■ STUDY TEXT ■
In another of his interesting series of book reviews, Scott Alexander looks at a book from 2014 that seems to have done a great job of predicting the situation today, but doesn’t help in looking forward from today:
… It has a second-edition-update-chapter from 2017, which means it might as well be Beowulf. The book is about how social-media-connected masses are revolting against elites, but the revolt has moved forward so quickly that a lot of what Gurri considers wild speculation is now obvious fact. I picked up the book on its “accurately predicted the present moment” cred, but it predicted the present moment so accurately that it’s barely worth reading anymore. It might as well just say “open your eyes and look around”.
In fact, I can’t even really confirm whether it predicted anything accurately or not. Certainly everything it says is true. Anyone who wrote it in 2000 would have been a prophet. Anyone who wrote it in 2020 would have been stating the obvious. Was writing it in 2014 a boring chronicle of clear truths, or an achievement for the ages? I find my memories are insufficiently precise to be sure. It’s like that thing where someone who warned about the coronavirus on March 1 2020 was a bold visionary, but someone who warned about it on March 20 was a conformist bandwagoner — except about the entire history of the 21st century so far. Maybe the best we can do with it is read it backwards, as an artifact of the era when the public was only ambiguously revolting, to see how the knowledge of the coming age arose and spread.
We remember the Arab Spring, those few months in 2011 when revolts spread across various Arab countries and longstanding regimes were toppled by protesters with smartphones and Twitter accounts. Gurri hits the relevant beats, but doesn’t limit himself to the Middle East.
In Spain, a vague formless group called the indignados (or Real Democracy Now, or Youth Without A Future) took to the streets. For months, they filled public squares, streets, and tent cities. Some protests attracted tens of thousands of participants; a few, hundreds of thousands. Some of them were vaguely socialist, but it wasn’t exactly a socialist protest; in fact, the government they were protesting was dominated by the Socialist Workers Party. They were just sort of vaguely angry. From their manifesto:
Some of us consider ourselves more progressive, others more conservative. Some are believers, others not. Some have well-defined ideologies, others consider ourselves apolitical … but all of us are worried and outraged by the political, economic, and social landscape we see about us. By the corruption of the politicians, businessmen, bankers …
And so on.

■ ASSIGNMENT A ■
In the review of Gurri's book, which party dominated the Spanish government that the indignados were protesting?
■ ASSIGNMENT B ■
Translate this sentence from the review of Gurri's book into Spanish: "Anyone who wrote it in 2000 would have been a prophet."
■ ASSIGNMENT C ■
Continue the review of Gurri's book from the point where it stops.
The material after this text is not needed.

■ DATA FOR ANALYSIS ■
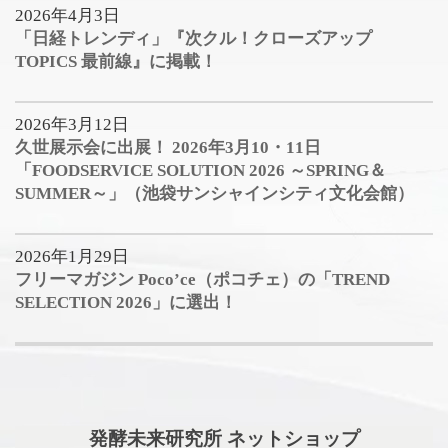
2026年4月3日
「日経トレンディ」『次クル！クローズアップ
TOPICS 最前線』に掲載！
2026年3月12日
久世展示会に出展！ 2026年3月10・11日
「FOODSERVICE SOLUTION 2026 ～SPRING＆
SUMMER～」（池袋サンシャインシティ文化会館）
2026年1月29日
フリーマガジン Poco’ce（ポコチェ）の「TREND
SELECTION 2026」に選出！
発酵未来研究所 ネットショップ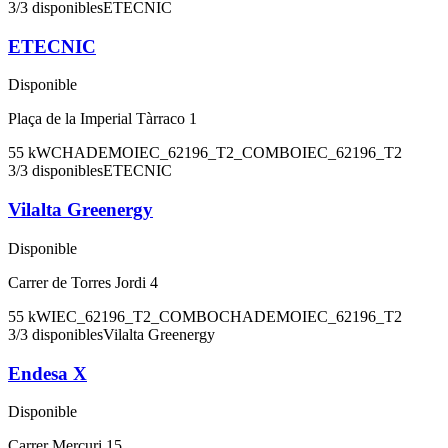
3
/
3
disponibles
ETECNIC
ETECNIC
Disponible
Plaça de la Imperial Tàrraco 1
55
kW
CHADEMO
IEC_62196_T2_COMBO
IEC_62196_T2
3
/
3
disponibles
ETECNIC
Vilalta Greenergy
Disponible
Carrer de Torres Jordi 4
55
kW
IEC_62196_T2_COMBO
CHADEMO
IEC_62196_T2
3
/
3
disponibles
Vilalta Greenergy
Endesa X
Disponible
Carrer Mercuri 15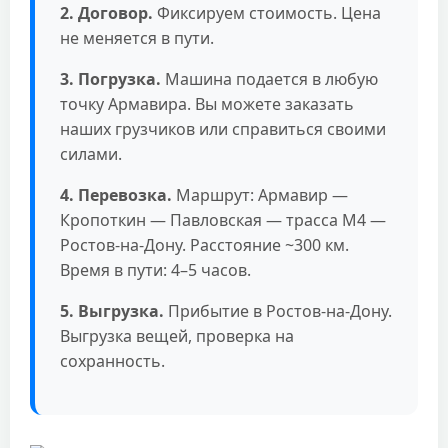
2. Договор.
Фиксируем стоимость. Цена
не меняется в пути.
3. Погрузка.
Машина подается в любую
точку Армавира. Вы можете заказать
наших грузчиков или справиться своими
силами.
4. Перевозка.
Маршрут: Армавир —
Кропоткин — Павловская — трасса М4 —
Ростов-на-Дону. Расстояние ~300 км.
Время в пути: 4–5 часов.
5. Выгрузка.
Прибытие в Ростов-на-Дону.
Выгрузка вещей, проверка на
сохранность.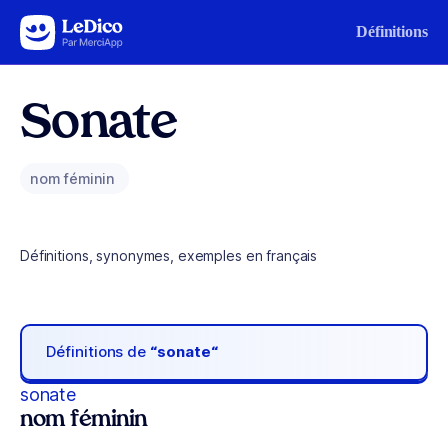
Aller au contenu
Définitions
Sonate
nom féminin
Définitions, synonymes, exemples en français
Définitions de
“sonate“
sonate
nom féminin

■ EXERCISE ANSWER A ■
The Socialist Workers Party.

■ EXERCISE ANSWER B ■
Cualquiera que lo hubiera escrito en el año 2000 habría sido un profeta.

■ EXERCISE ANSWER C ■
At the same moment, hundreds of thousands of people were marching through the streets of Israel. The apparent trigger was a 25-year-old video editor named Daphni Leef who couldn’t afford an apartment near her job. She started a Facebook page saying people should protest the cost of living, one thing led to another, and soon 300,000 people were marching through the streets of Israel and Leef was a national hero.
[…]
Gurri argues all of this was connected, and all of it was a sharp break from what came before. These movements were essentially leaderless. Some had charismatic spokespeople, like Daphni Leef in Israel or Tahrir-Square-Facebook-page-admin Wael Ghonim in Egypt, but these people were at best the trigger that caused a viral movement to coalesce out of nothing. When Martin Luther King marched on Washington, he built an alliance of various civil rights groups, unions, churches, and other large organizations who could turn out their members. He planned the agenda, got funding, ran through an official program of speakers, met with politicians, told them the legislation they wanted, then went home. The protests of 2011 were nothing like that. They were just a bunch of people who read about protests on Twitter and decided to show up.
Also, they were mostly well-off. Gurri hammers this in again and again. Daphni Leef had just graduated from film school, hardly the sort of thing that puts her among the wretched of the earth. All of these movements were mostly their respective countries’ upper-middle classes; well-connected, web-savvy during an age when that meant something. Mostly young, mostly university-educated, mostly part of their countries’ most privileged ethnic groups. Not the kind of people you usually see taking to the streets or building tent cities.
Some of the protests were more socialist and anarchist than others, but none were successfully captured by establishment strains of Marxism or existing movements. Many successfully combined conservative and liberal elements. Gurri calls them nihilists. They believed that the existing order was entirely rotten, that everyone involved was corrupt and irredeemable, and that some sort of apocalyptic transformation was needed. All existing institutions were illegitimate, everyone needed to be kicked out, that kind of thing. But so few specifics that socialists and reactionaries could march under the same banner, with no need to agree on anything besides “not this”.